A Google search for real-time haskell yields little of interest, which I suppose isn’t too surprising. Haskell, if you’re not familiar, is not just a pure functional language, but a lazy one. On the surface, this makes it a dreadfully poor choice for a couple of reasons.

  1. Haskell code tends to be slow. I’ve started using the Gentoo language shootout as my baseline for language comparisons—it seems fairly unbiased if nothing else—and with a few exceptions, Haskell just doesn’t stack up well. This isn’t too surprising: laziness adds overhead. My mentioning performance might get the hardcore real-timers in a tiff—theoretically performance has nothing to do with real-time—but in the real world, real-time is typically either done in embedded situations where hardware resources are scarce, or else we’re in a soft real-time situation playing pr0n, and speed is important.
  2. Haskell code is unpredictable. This is the biggest flaw in Haskell that Simon Peyton-Jones has offered (that I’m aware of). When tracing through Java code, it’s trivial to derive complexity, and even a rough gauge on absolute running time, just by glancing at the code. Laziness takes this all away. I’ll talk about this in a later post perhaps.
  3. Haskell is garbage collected.

It’s that last point I want to talk about. Garbage collection is typically not used in real-time systems, particularly hard real-time systems, for good reason. Imagine writing the quintessential real-time example code—nuclear power plant code; yes, I can dream—and you’ve reserved your time slice, grabbed your mutex, and then the garbage collector decides to run for 400ms. Not cool.
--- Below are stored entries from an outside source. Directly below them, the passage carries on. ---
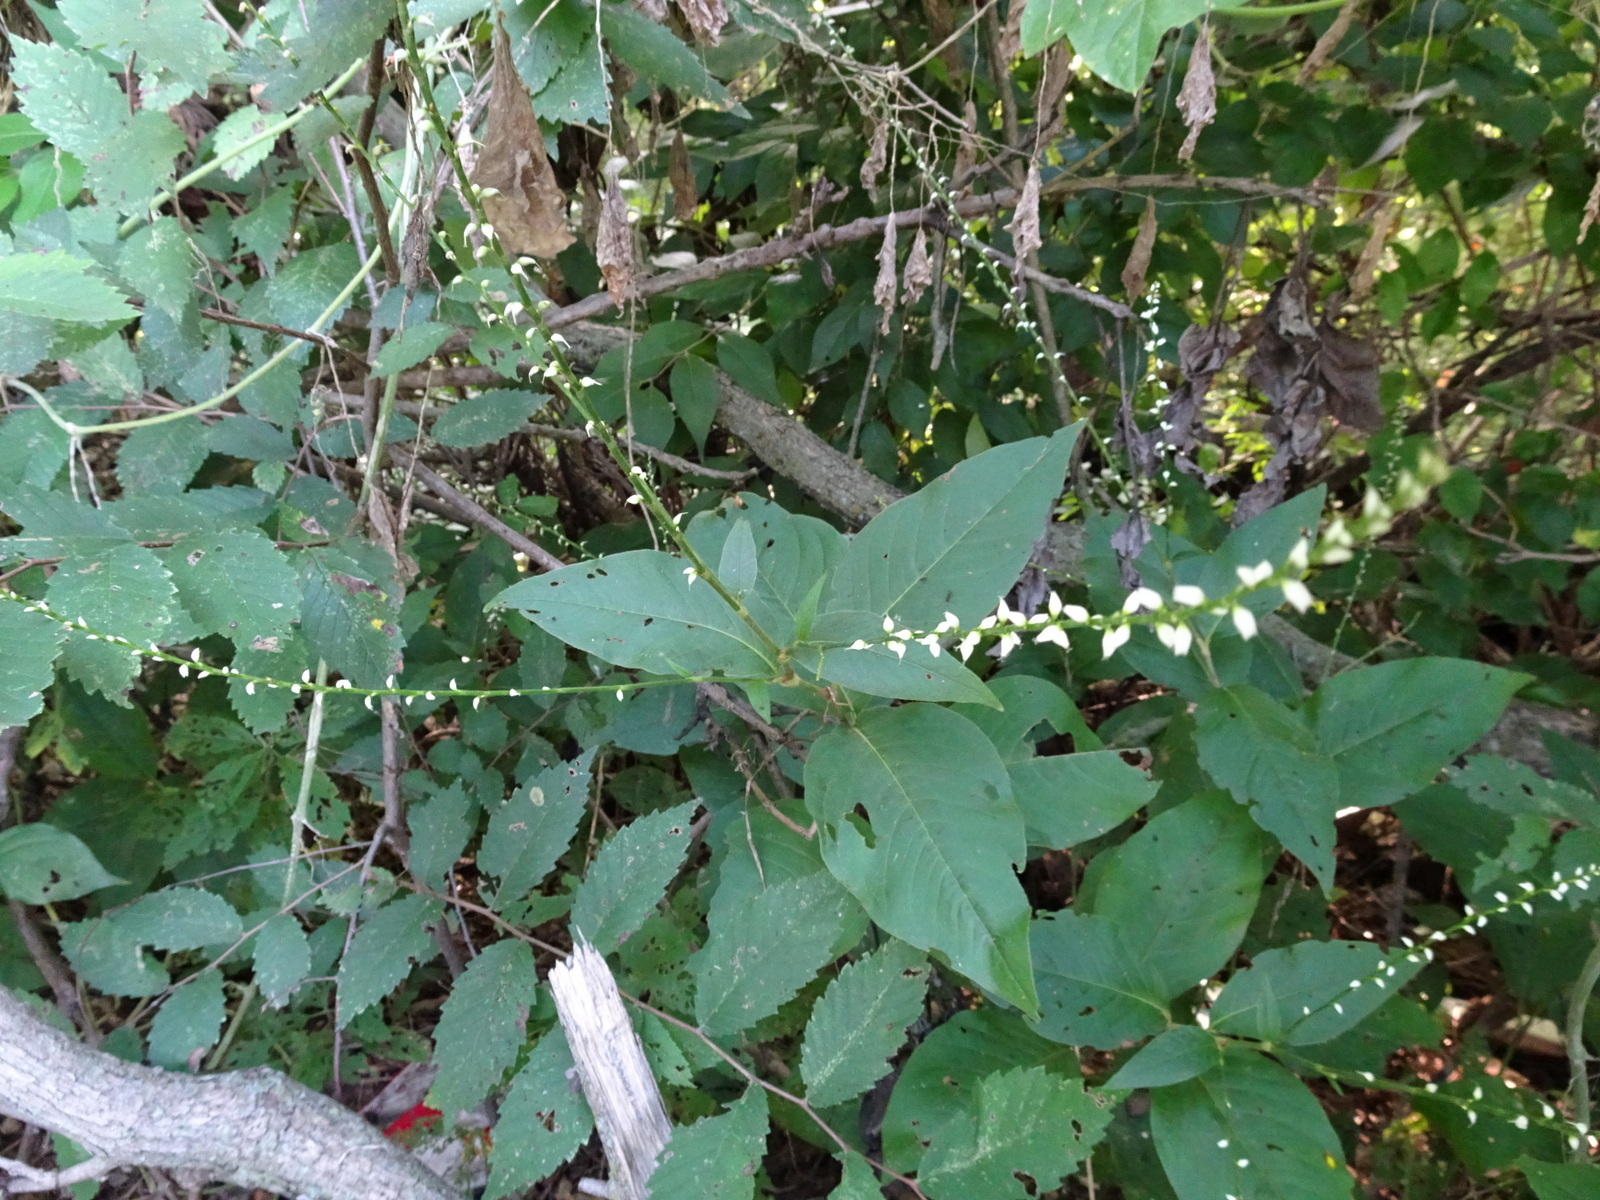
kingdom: Plantae
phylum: Tracheophyta
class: Magnoliopsida
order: Caryophyllales
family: Polygonaceae
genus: Persicaria
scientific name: Persicaria virginiana
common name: Jumpseed
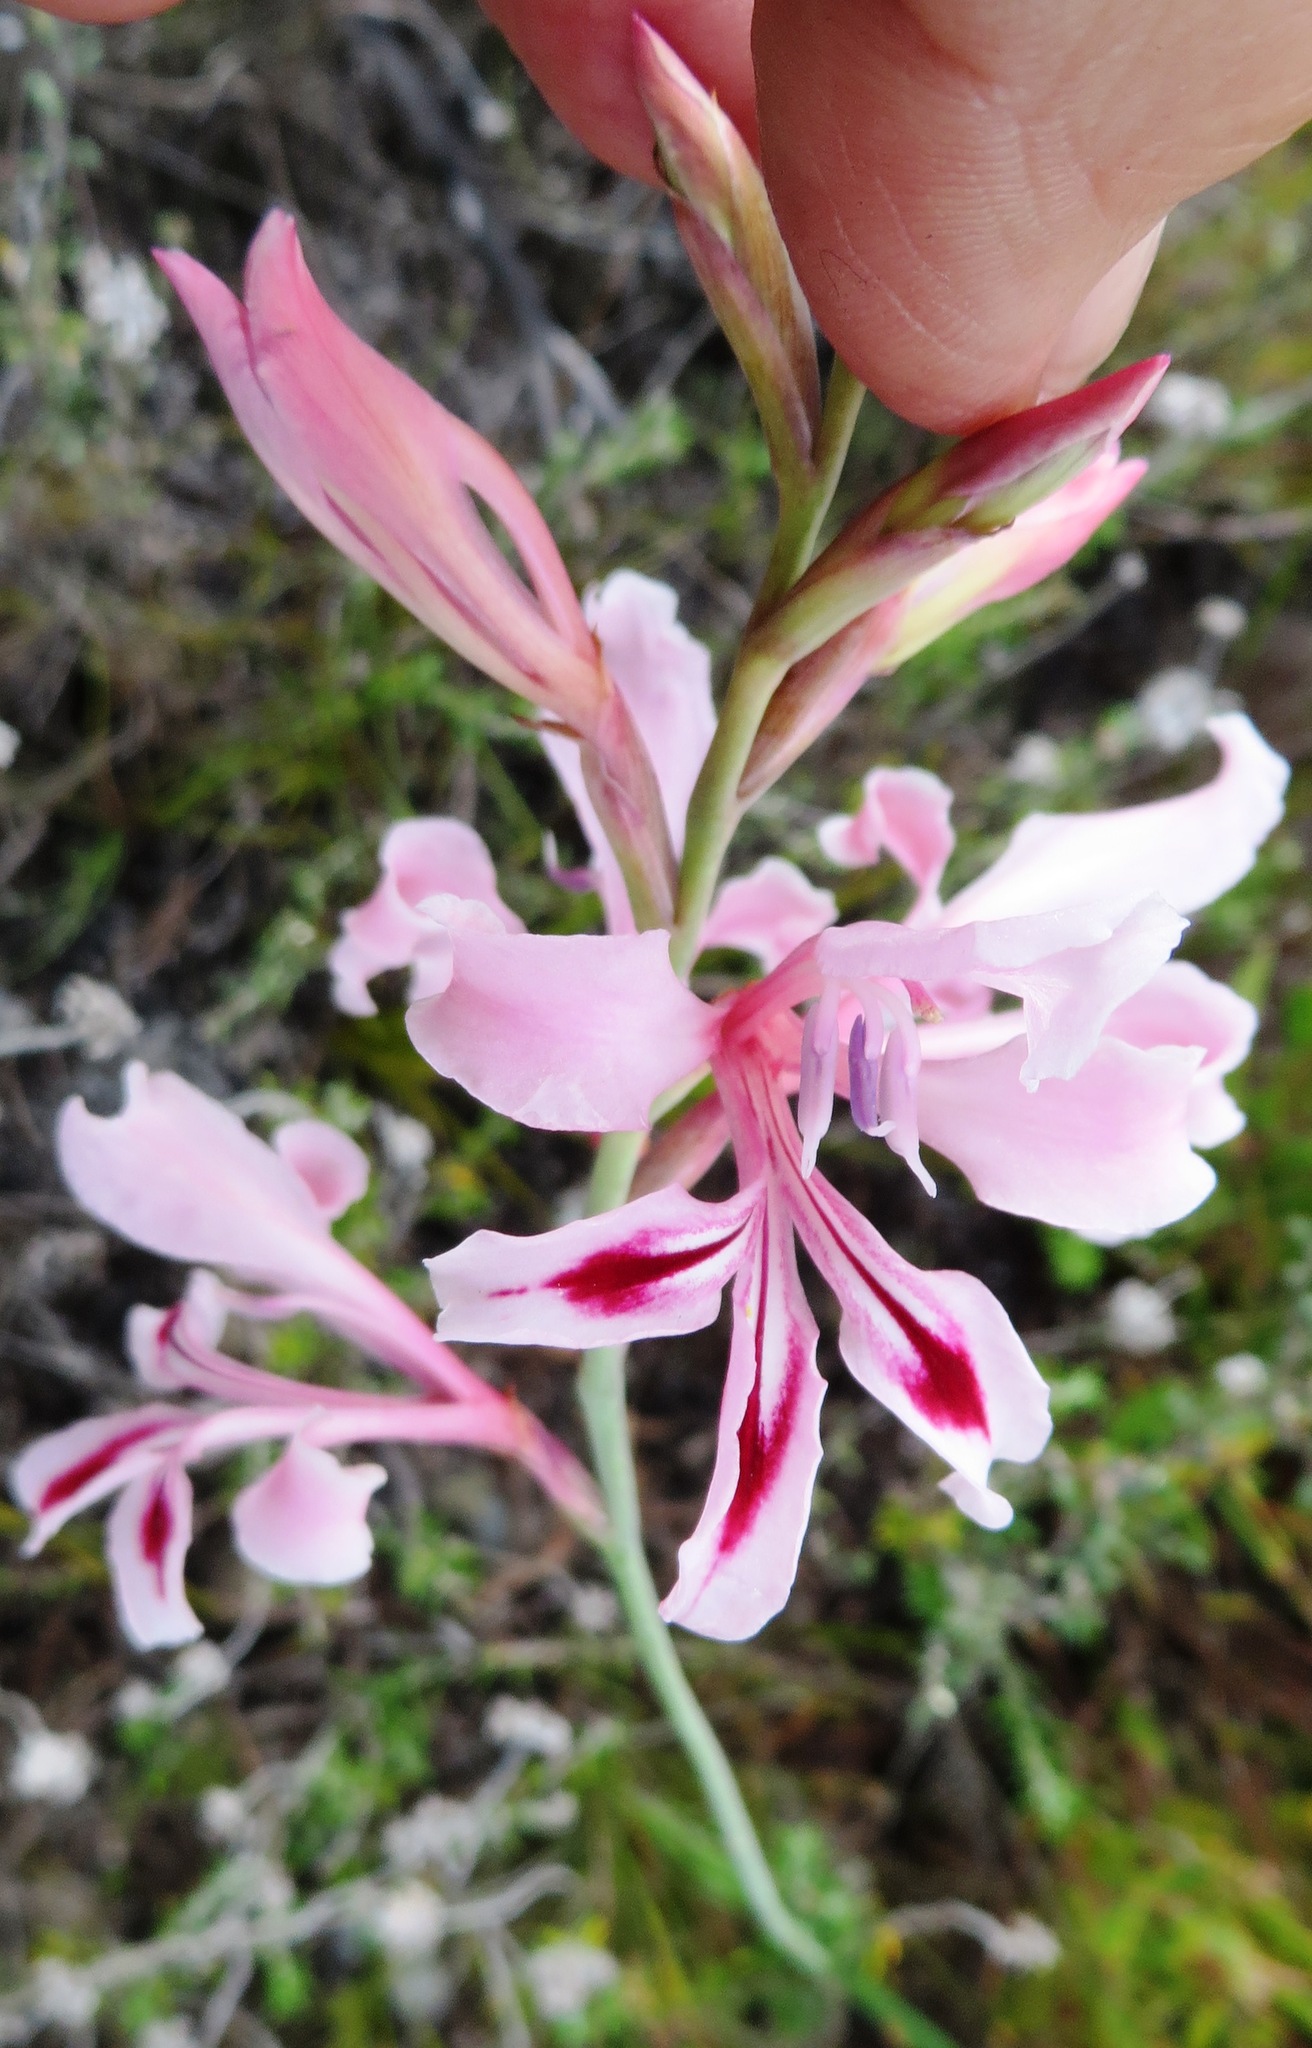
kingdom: Plantae
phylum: Tracheophyta
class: Liliopsida
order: Asparagales
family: Iridaceae
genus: Tritoniopsis
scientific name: Tritoniopsis lata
For my CS 888 project, I think I’m going to propose changing Haskell’s garbage collector to provide a real-time interface. Something along the lines of:
gcNextCollectionUpperBound :: IO Int
gcBound :: Int -> IO a -> IO a

The first function would give an upper bound on how long the next round of garbage collection would take (in milliseconds). The second function/combinator would execute a section of code, guaranteeing a bound on the amount of time garbage collection will take, such as:
do  gcTime <- gcNextCollectionUpperBound
    return $ gcBound (gcTime + 200) do
        requestTimeSlice (gcTime + 200)
        mutex <- getMutex
        giveUpMutex mutex
        return answer

This way we’re guaranteed that we complete saveLives before the garbage collector eats up all our time. So that’s about all I need for the interface; all I need now is the implementation. Yay, I’m half done!

GHC’s documentation on its garbage collector is a big weak, so I’ll have to dig into the source. My understanding through a bit of reading is that right now GHC uses a hybrid system, with almost all programs using the copy collector exclusively, and the other part of the system being a generational collector. This is somewhat exciting because I haven’t found any papers yet discussing real-time copy collector systems yet.

We’ll see how far I get in this. The nice thing about a project like this is that a naïve implementation can be done hopefully without too much work (do garbage collecting until you run out of time, then just give up). Even coming up with a naïve upper bound is easy (return INT_MAX). But the project offers itself to putting effort into a more finessed solution, too.

I don’t know, we’ll see what Watt says about it.